He terminado de leer el libro de Rafael Corazón González El pesimismo ilustrado. Kant y las teorías políticas de la Ilustración. (Madrid: Rialp, 2005). El autor ofrece en esta obra una reflexión sobre la antropología y la teoría política de la modernidad (segunda mitad del siglo XVII y siglo XVIII), contraponiéndolas con el pensamiento clásico y el tomismo, fundamentalmente. Sus raíces católicas le hacen ser crítico con las bases de partida y algunas de las conclusiones a que llegaron las grandes figuras de la Ilustración, en particular Kant, a quien dedica buena parte del estudio, si bien no deja de reseñar en la parte final los aspectos positivos que, para la sociedad contemporánea occidental, han tenido sus aportaciones.

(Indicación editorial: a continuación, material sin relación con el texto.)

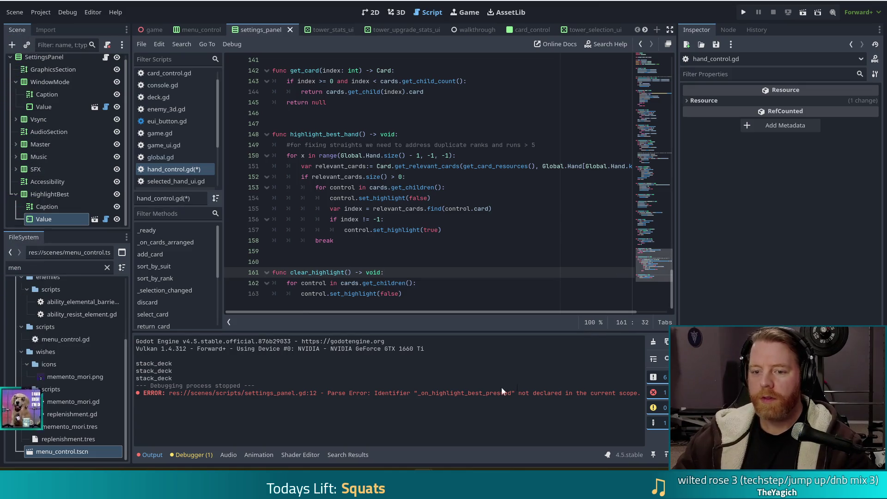
pyautogui.click(412, 283)
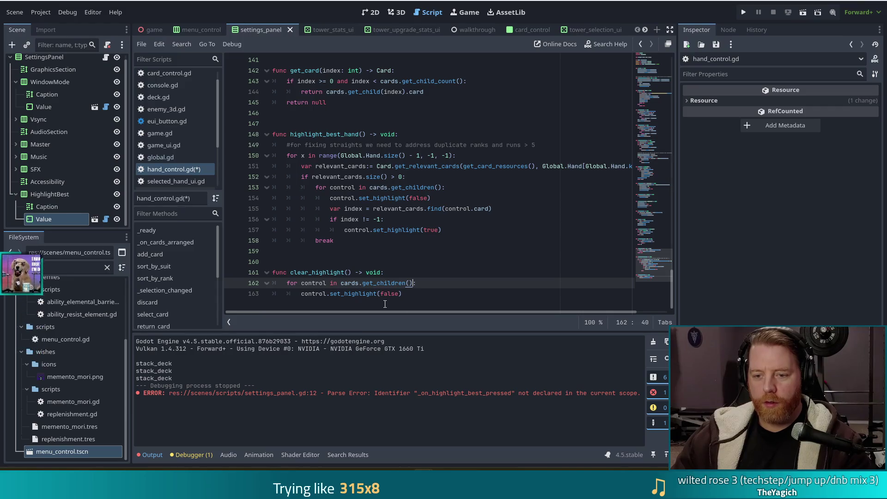
pyautogui.click(403, 294)
pyautogui.press('ctrl+s')
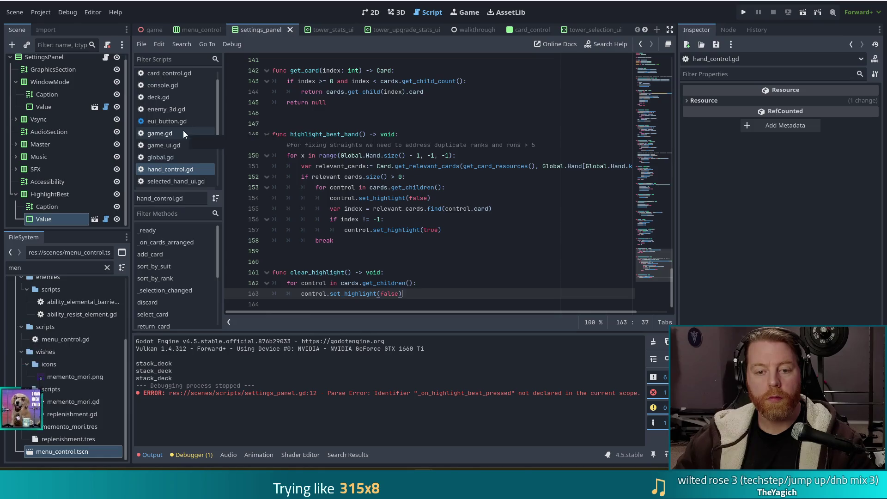
# In settings_panel.gd, add 'if !Global.highlight_enabled:' under the highlight handler's assignment
pyautogui.scroll(-3, 174, 134)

Al margen de los juicios definitivos que pueda hacer el autor, todos ellos sólidamente argumentados, aunque parciales en algunos casos, resulta de particular interés el interrogante con que abre su estudio y al que intenta dar respuesta. Plantea Corazón González que el pensamiento ilustrado, en su esforzada postura crítica, "no encontró apenas nada aprovechable en las doctrinas de los siglos anteriores, en las que el fundamento último de la moral, el derecho y la autoridad se remontaba, directa o indirectamente, a Dios... ahora dichos fundamentos se encuentran en el propio hombre. Por tanto, dichos principios tienen el carácter de imperativos emanados de la razón. (...) Sin embargo, no es arriesgado afirmar que se basan en una visión pesimista del hombre, en una antropología que empobrece lo que, sobre la dignidad humana, habían establecido los pensadores medievales. (...) Lo característico de la Ilustración, lo que produce un clima de entusiasmo respecto de los nuevos regímenes políticos, es que los presenta como medios de salvación (...) Gracias a una perfecta organización de la vida social y política el hombre se redimirá a sí mismo, logrará que reine la justicia, la libertad, la seguridad y la paz. Y para ello no es preciso que los hombres cambien, que se "conviertan" moralmente, que se hagan buenos. Será el "sistema" el que, por su propia lógica interna, de un modo "mecánico", hará que la resultante de fuerzas de intensidad, dirección y sentido distintos sea la adecuada para resolver todas las dificultades. La ciencia aplicada a la política y el derecho, o la política como ciencia, harán posible el milagro, la redención del género humano."
Creo que con estas consideraciones el autor está poniendo el dedo en la llaga de una cuestión con numerosas implicaciones. A partir del mecanicismo del siglo XVII, del cientifismo -muy patente en Montesquieu o en Locke- y de las teorías sobre el pacto social, la Ilustración consagró la posibilidad de establecer una teoría "científica" del estado y el gobierno.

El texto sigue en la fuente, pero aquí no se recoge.